In that regard, here are some considerations to make when assessing the effect of proportionality on Wisconsin discovery law:
The Importance of the Issues at Stake in the Action
What are the “stakes” and who determines the “importance of the issues”? Are monetary stakes the only factor? What are the other factors to be balanced with monetary stakes? What about philosophical or social principles? How will they be weighed or considered?
The Amount in Controversy
What happens if the cost of the proposed discovery exceeds the amount in controversy? If this question arises in a low money damages case, will the court feel inclined to limit discovery? If so, since when is justice “proportional” to the money at stake? As some members of the legal community have already suggested, this is a dangerous concept by which to limit discovery. Also, what about actions seeking equitable relief, injunctive relief, or declaratory relief?
The Parties’ Relative Access to Relative Information
This rule marks an appropriate consideration when weighting the equities of discovery. It is not uncommon that in certain types of litigation, the burden of responding to discovery is heavier on the party who has the most information.
The Parties’ Resources
Will the courts allow for more discovery requests from a wealthy party, but limit discovery from a financially weak party? This criterion may well disadvantage large corporations, insurance companies, and governmental bodies and should give such organizations pause.
The Importance of the Discovery in Resolving the Issues
Who will decide the “importance” of the requested discovery in resolving the ultimate issues in the case? If important, will discovery be allowed even if the cost is considerable or the amount in controversy is small?
Whether the Burden or Expense of the Proposed Discovery Outweighs its Likely Benefit
An argument could be made that all discovery is inherently burdensome. So, who will decide whether that burden is unduly light or harsh given the importance of the issues at stake, the amount in controversy, the parties’ relative access to relevant information, the parties’ resources and the importance of discovery in resolving the issues?
Establishing Precedent
Given the novelty of these changes in the discovery rules, parties should be encouraged to cooperate in working out disputes. If the parties fail to agree – which is to be expected when changes are made to fundamental definitions and rules – the courts will have to rule on their disputes until enough practical experience and precedential court guidance has been created.
If confronted with a challenge based on relevance and proportionality, consider, as a starting point, looking to the decisions of the federal courts. While these new Wisconsin rules do not completely adopt the federal rules, some rules are the same – such as the proportionality rule – so you should argue that it is subject to federal gloss.

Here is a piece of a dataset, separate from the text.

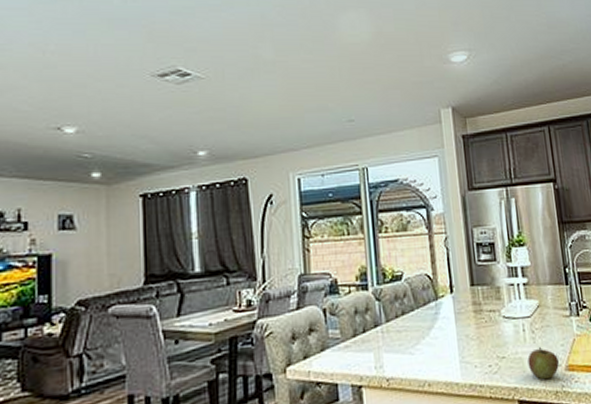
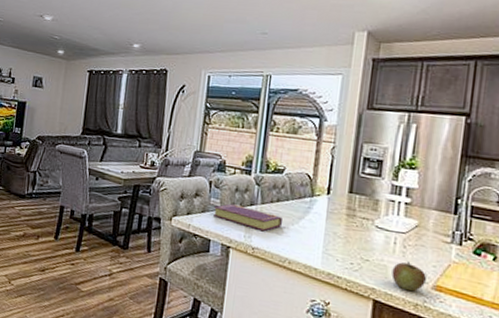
book: none [335,330,414,356] -> present [213,203,283,232]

Tossing Aside 40 Years of Guidance
The point of this discussion is not that these rule changes are necessarily bad or unsuited to Wisconsin practice.
The point is that these changes were brought forth by a Legislature that appeared determined to proverbially fix something that was not broken. The prior version of section 804.01(2)(a) existed for more than four decades, allowing for an abundance of practical experience, circuit court rulings, and appellate court decisions that gave guidance and direction to lawyers in conducting discovery in civil cases in Wisconsin.
The fact that our Legislature chose to enact these changes without proper vetting by the Wisconsin Judicial Council now means that the vetting will have to take place within the civil lawsuits filed after July 1.
One thing is for certain: these substantive changes in section 804.01(2)(a) will dramatically change the practice of civil law in Wisconsin until each criterion is scrutinized and evaluated by litigants and our court system.
Endnotes
1 See, e.g., Murillo v. Kohl’s Corp., No. 16-CV-196-JPS, 2016 WL 4705550, at *2 (E.D. Wis. Sept. 8, 2016).
2 See, e.g., Lambrecht v. Estate of Kaczmarczyk, 2001 WI 25, ¶2 n. 2, 241 Wis. 2d 804, 623 N.W.2d 751.
3 See, e.g.,Murillo, 2016 WL 4705550, at *2-3.